I have to show that the function $f:(-1,1)\to \mathbb{R}$
$$f(x)=\frac{x}{x^2-1}$$
is bijective. I have shown that it is injective which is pretty simple. I'll write it out here for future reference.
To show that $f$ is injective, let $x_1,x_2\in(-1,1)$. Assume that $f(x_1)=f(x_2)$. Then
$$\frac{x_1}{x_1^2-1}=\frac{x_2}{x_2^2-1}$$
Multiplying both sides by $(x_1^2-1)(x_2^2-1)$ which we know can't be $0$. On simplifying the equation further, we get
$$(x_1x_2+1)(x_2-x_1)=0$$
This means either $x_2x_1=-1$ or $x_2=x_1$. It isn't possible that $x_2x_1=-1$ because if it were true then $x_2=\cfrac{-1}{x_1}$ and for all the value of $x_1$ in the domain, $x_2$ will go out of the domain. Thus, it must be that $x_2=x_1$. This concludes the injectivity part.
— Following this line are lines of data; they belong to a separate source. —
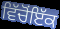
ਵਿੱਚੋਂਇੱਕ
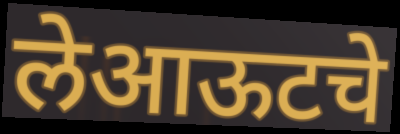
लेआऊटचे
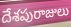
దేశపురాజులు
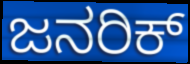
ಜನರಿಕ್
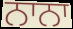
ਨਾਨਾ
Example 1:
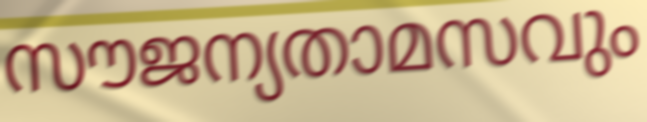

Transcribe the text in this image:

സൗജന്യതാമസവും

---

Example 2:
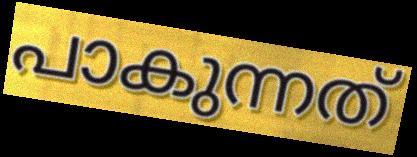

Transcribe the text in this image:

പാകുന്നത്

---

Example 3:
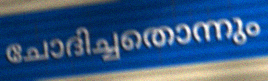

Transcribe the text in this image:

ചോദിച്ചതൊന്നും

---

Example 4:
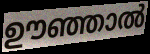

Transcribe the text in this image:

ഊഞ്ഞാൽ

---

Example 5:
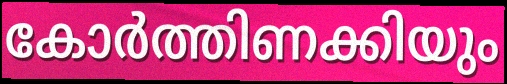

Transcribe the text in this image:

കോർത്തിണക്കിയും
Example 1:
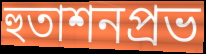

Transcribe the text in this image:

হুতাশনপ্রভ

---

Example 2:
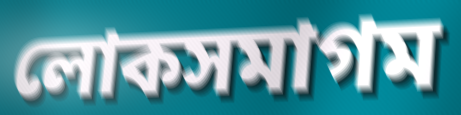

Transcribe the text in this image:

লোকসমাগম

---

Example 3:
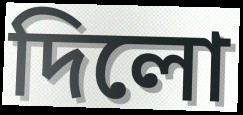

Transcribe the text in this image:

দিলো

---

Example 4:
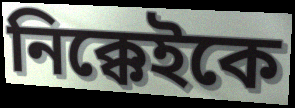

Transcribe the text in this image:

নিক্কেইকে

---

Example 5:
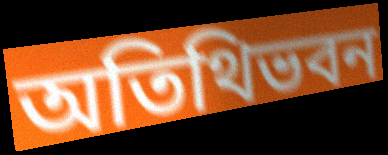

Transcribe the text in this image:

অতিথিভবন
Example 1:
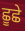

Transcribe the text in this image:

ਛੂਛੇ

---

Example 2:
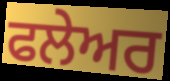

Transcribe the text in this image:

ਫਲੇਅਰ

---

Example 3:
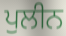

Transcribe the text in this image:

ਪੁਲੀਨ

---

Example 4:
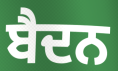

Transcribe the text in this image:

ਬੈਦਨ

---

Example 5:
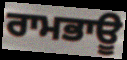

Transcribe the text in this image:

ਰਾਮਭਾਊ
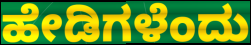
ಹೇಡಿಗಳೆಂದು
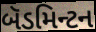
બૅડમિન્ટન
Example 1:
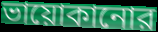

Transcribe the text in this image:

ভায়োকানোর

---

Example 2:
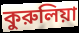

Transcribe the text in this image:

কুরুলিয়া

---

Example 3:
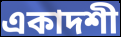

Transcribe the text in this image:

একাদশী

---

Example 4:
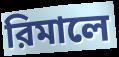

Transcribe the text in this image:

রিমালে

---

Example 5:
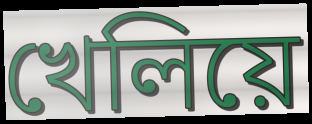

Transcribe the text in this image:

খেলিয়ে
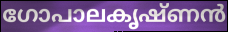
ഗോപാലകൃഷ്ണൻ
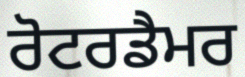
ਰੋਟਰਡੈਮਰ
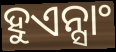
ହୁଏନ୍ସାଂ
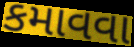
કમાવવા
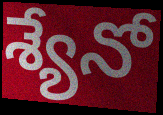
శ్యేనో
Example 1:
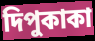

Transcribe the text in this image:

দিপুকাকা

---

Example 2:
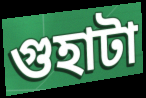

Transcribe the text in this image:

গুহাটা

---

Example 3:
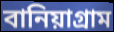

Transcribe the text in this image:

বানিয়াগ্রাম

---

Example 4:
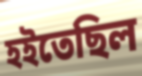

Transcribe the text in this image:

হইতেছিল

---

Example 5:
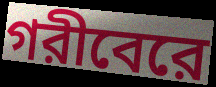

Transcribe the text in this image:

গরীবেরে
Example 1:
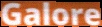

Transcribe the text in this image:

Galore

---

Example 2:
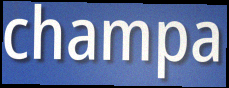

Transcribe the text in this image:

champa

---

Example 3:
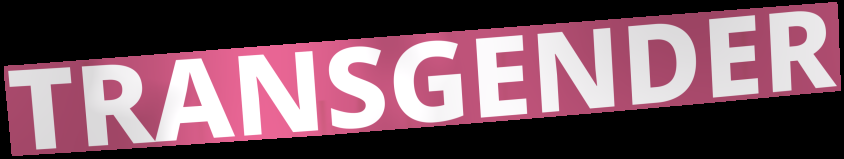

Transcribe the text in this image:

What I am confused about is the surjectivity part. I know that you usually invert the function and then show that for any value $y$ in the codomain, there exists a value $x$ in the domain of the function such that $f(x)=y$. I can't seem to invert this function appropriately. Any hints?
Best Answer
First notice that $$x=0\iff y=0.$$
Then for $|x|<1\land x\ne0$, $$y=\frac x{x^2-1}\iff yx^2-x-y=0.$$
The discriminant is strictly positive so that there are two distinct real roots. And by Vieta, their product is $-1$, so that one lies in $(-1,1)$ and the other not. Hence the function is invertible.